Cannot LOAD CSV on ubuntu using neo4j running on docker

Hi, I am struggling with importing local csv file into neo4j database. I created a neo4j database using neo4j python library. However, when I try to run "LOAD CSV" type of query on the local file it gives me an error. I set up the config file properly (I assume).

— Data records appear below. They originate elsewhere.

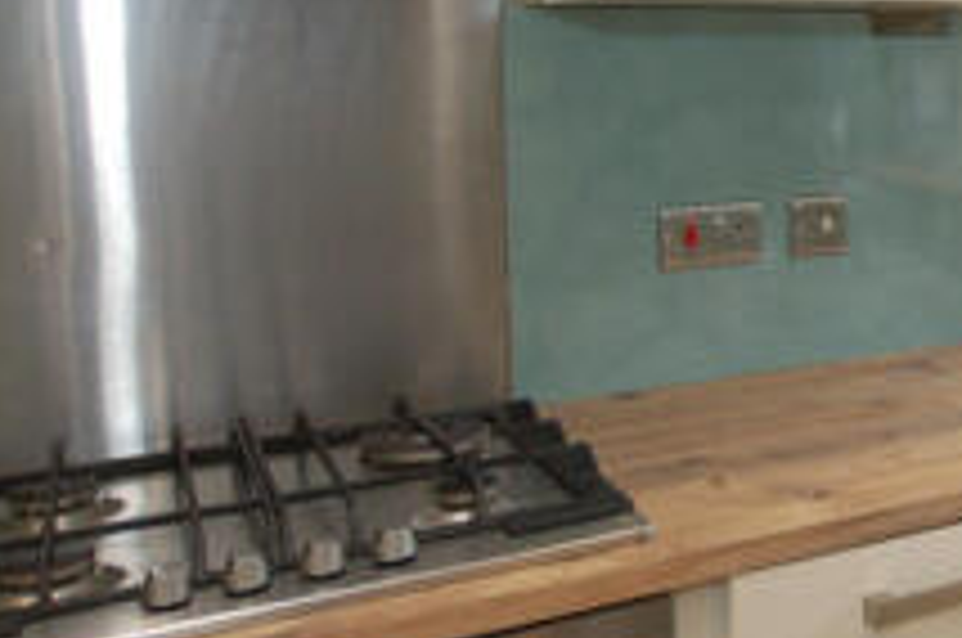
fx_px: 1227
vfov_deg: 28.4
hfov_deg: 37.5
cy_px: 103
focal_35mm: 46
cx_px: 993
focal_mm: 10
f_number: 4
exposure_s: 1/60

When I run the same query with remote csv file - it is working.

import_sample_kg_cypher = '''
LOAD CSV WITH HEADERS FROM "file:///sample_kg.csv" AS row
RETURN row LIMIT 1
'''
conn.query(import_sample_kg_cypher, db=work_db)

Query failed: {code: Neo.ClientError.Statement.ExternalResourceFailed} {message: Cannot load from URL 'file:///sample_kg.csv': Couldn't load the external resource at: file:///sample_kg.csv ()}

Here is the directory tree of my neo4j_db folder:

.
├── conf
│   ├── apoc.conf
│   └── neo4j.conf
├── data
│   ├── databases
│   ├── dbms
│   ├── server_id
│   └── transactions
├── import
│   ├── edges.csv
│   ├── kg.csv
│   ├── nodes.csv
│   └── sample_kg.csv
├── logs
│   ├── debug.log
│   ├── http.log
│   ├── neo4j.log
│   ├── query.log
│   └── security.log
└── plugins
    ├── apoc.jar
    └── graph-data-science.jar

docker-compose.yml and docker-compose.override.yml files:

version: '3'
services:
  neo4j:
    user: "5878:5878"
    container_name: svetlana_neo4j
    image: neo4j:5.20-ubi9
    ports:
      - 7473:7474  # HTTP
      - 27688:7687 # Bolt
    restart: unless-stopped
    environment:
      - NEO4J_AUTH=neo4j/${NEO4J_PASSWORD}
      - NEO4J_apoc_export_file_enabled=true
      - NEO4J_apoc_import_file_enabled=true
      - NEO4J_apoc_import_file_use__neo4j__config=true
      - NEO4J_PLUGINS=["apoc", "graph-data-science"]
    volumes:
      - ~/Projects/PrimeKG/neo4j_db/data:/data
      - ~/Projects/PrimeKG/neo4j_db/logs:/logs
      - ~/Projects/PrimeKG/neo4j_db/conf:/var/lib/neo4j/conf
      - ~/Projects/PrimeKG/neo4j_db/import:/var/lib/neo4j/import
      - ~/Projects/PrimeKG/neo4j_db/plugins:/plugins
      # - ./:/host_data
      - ./datasets/data/kg:/kg
    networks:
      - svetlana_network

networks:
  svetlana_network:
    name: svetlana_network
services:
  neo4j:
    environment:
      - NEO4J_server_memory_heap_initial__size=100G
      - NEO4J_server_memory_heap_max__size=100G
      - NEO4J_dbms_directories_import=/import

Neo4jConnection class which I use to create conn:

class Neo4jConnection:
    
    def __init__(self, uri, user, pwd):
        self.__uri = uri
        self.__user = user
        self.__pwd = pwd
        self.__driver = None
        try:
            self.__driver = GraphDatabase.driver(self.__uri, auth=(self.__user, self.__pwd))
        except Exception as e:
            print("Failed to create the driver:", e)
        
    def close(self):
        if self.__driver is not None:
            self.__driver.close()
        
    def query(self, query, parameters=None, db=None):
        assert self.__driver is not None, "Driver not initialized!"
        session = None
        response = None
        try: 
            session = self.__driver.session(database=db) if db is not None else self.__driver.session() 
            response = list(session.run(query, parameters))
        except Exception as e:
            print("Query failed:", e)
        finally: 
            if session is not None:
                session.close()
        return response

neo4j version: 5.20.0
Ubuntu 20.04.4 LTS

My docker volumes look like this:

    volumes:
       - $HOME/neo4j/data:/data
       - $HOME/neo4j/logs:/logs
       - $HOME/neo4j/plugins:/plugins
       - $HOME/neo4j/import:/import
       - $HOME/neo4j/backups:/backups

Notice the difference in "import".

If you look at a db's folder, you will notice all these directories are at the root of the db's folder.

1 Like

Thank you @glilienfield , your recommendation worked for me!

1 Like